The issue in the said case was whether the Revisional Jurisdiction under Section 154 could be invoked against an order passed under Sub-Rule 19 of Rule 107. A learned Single Judge held that the remedy by way of revision under Section 154 is available. It is further held that even if after filing a revision under Section 154 of the said Act, the party is not satisfied, it could still file a Suit. It is further held that a party may also, without invoking the revisional powers under the said Act, file a Suit. However, the said Sub-Rule 19 of Rule 107 itself contemplates that the Suit can be filed only after an adjudication has taken place, as subject to the orders passed in the Suit, the order passed by the authority under Sub Rule 19 of Rule 107 of the said Rules is made final. 8) In my view, therefore, the impugned order, insofar as it rejects the application of the Petitioner i.e. the original Defendant to the Suit that the suit is not maintainable, is required to be quashed and set aside and is accordingly quashed and set aside. In view of the specific remedy provided under Sub-Rule 19 of Rule 107, the Suit filed challenging the proclamation of auction sale is not maintainable at this stage and therefore the need to give notice and waive notice would not arise.
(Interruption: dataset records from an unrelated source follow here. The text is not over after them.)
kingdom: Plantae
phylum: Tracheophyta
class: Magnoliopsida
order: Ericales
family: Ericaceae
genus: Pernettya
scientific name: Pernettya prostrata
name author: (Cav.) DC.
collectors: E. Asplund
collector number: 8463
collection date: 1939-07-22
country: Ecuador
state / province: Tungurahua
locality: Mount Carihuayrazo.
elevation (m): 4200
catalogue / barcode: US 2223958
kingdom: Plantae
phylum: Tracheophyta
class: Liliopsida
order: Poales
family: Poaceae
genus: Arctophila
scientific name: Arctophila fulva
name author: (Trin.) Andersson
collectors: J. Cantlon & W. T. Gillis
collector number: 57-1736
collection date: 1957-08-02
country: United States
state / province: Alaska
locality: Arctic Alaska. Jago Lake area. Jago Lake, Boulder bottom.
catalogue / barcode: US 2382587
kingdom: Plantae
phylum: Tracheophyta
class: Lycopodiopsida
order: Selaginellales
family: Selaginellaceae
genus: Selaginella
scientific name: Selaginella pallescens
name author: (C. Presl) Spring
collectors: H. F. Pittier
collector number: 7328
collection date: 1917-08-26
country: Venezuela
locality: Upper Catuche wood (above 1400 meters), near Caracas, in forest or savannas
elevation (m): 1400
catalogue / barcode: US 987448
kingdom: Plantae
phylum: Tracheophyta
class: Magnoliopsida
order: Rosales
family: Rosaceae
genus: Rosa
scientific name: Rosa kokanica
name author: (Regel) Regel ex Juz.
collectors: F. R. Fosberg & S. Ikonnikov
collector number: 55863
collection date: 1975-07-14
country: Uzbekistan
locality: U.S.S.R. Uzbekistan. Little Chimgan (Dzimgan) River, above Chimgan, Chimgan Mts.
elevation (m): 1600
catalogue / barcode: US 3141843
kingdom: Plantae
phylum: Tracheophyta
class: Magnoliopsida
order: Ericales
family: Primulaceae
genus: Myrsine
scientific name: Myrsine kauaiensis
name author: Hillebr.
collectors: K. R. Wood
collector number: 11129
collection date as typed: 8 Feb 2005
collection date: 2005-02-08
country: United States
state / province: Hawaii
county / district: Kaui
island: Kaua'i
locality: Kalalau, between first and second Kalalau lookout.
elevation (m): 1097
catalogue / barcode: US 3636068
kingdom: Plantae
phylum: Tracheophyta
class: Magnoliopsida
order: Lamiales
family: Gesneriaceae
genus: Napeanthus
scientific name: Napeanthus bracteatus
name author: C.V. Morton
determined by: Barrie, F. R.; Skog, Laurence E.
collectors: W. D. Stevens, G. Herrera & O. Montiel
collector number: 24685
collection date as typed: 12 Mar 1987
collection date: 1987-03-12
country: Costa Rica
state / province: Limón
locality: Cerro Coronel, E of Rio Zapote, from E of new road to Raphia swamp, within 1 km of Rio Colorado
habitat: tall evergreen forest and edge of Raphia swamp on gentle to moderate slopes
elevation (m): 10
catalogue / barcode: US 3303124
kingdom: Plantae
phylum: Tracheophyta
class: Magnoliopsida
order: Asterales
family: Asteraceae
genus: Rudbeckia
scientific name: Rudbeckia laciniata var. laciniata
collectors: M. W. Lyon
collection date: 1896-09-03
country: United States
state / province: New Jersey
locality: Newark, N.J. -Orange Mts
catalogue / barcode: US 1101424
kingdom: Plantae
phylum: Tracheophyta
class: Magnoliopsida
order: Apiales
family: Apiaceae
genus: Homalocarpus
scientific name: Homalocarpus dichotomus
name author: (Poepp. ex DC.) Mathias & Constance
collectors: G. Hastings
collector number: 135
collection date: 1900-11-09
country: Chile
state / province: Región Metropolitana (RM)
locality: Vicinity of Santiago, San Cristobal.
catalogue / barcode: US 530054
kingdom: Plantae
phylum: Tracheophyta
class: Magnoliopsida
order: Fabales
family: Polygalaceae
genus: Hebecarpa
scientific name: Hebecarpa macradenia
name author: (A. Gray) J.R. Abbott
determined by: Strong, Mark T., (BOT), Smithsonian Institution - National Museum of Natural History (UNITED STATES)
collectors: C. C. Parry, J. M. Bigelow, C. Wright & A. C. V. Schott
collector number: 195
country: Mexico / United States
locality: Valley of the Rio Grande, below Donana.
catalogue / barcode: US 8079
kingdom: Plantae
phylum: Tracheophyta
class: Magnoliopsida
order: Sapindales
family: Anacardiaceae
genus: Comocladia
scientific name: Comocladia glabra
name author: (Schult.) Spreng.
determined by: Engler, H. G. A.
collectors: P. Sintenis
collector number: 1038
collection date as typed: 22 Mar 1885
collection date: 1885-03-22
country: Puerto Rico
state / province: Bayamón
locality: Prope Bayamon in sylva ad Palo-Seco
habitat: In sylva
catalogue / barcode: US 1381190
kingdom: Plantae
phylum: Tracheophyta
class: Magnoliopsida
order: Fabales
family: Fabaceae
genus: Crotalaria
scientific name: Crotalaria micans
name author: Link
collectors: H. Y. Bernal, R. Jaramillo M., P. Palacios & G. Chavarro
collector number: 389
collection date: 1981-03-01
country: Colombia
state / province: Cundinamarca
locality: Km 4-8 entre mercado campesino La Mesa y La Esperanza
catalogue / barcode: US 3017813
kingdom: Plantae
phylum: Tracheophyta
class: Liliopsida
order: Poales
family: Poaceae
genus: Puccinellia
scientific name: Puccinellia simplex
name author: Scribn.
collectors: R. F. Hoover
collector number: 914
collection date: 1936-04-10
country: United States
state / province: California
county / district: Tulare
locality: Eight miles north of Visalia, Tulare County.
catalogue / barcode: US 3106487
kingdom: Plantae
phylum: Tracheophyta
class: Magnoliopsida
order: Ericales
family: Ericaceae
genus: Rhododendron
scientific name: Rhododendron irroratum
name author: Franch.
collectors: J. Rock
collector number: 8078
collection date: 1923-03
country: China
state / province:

However, it would open for the Plaintiffs to invoke the remedy under Sub-Rule 19 of Rule 107 of the said Rules by filing an appropriate application before the Recovery Officer and also pray for condonation of delay in filing the said application on such grounds as are available in law, including the ground that they were prosecuting the Suit in the Trial Court and thereafter the Writ Petition in this Court. If such an application is filed, the concerned authority i.e. the Recovery Officer would consider it on its own merits and in accordance with law. In the event, after the adjudication of the application under Sub-Rule 19 of Rule 107, the need arises for the Plaintiffs to file the Suit, the Plaintiffs would then be entitled to do so. The Petition is allowed to the aforesaid extent. Rule is accordingly made absolute with parties to bear their respective costs of the Petition.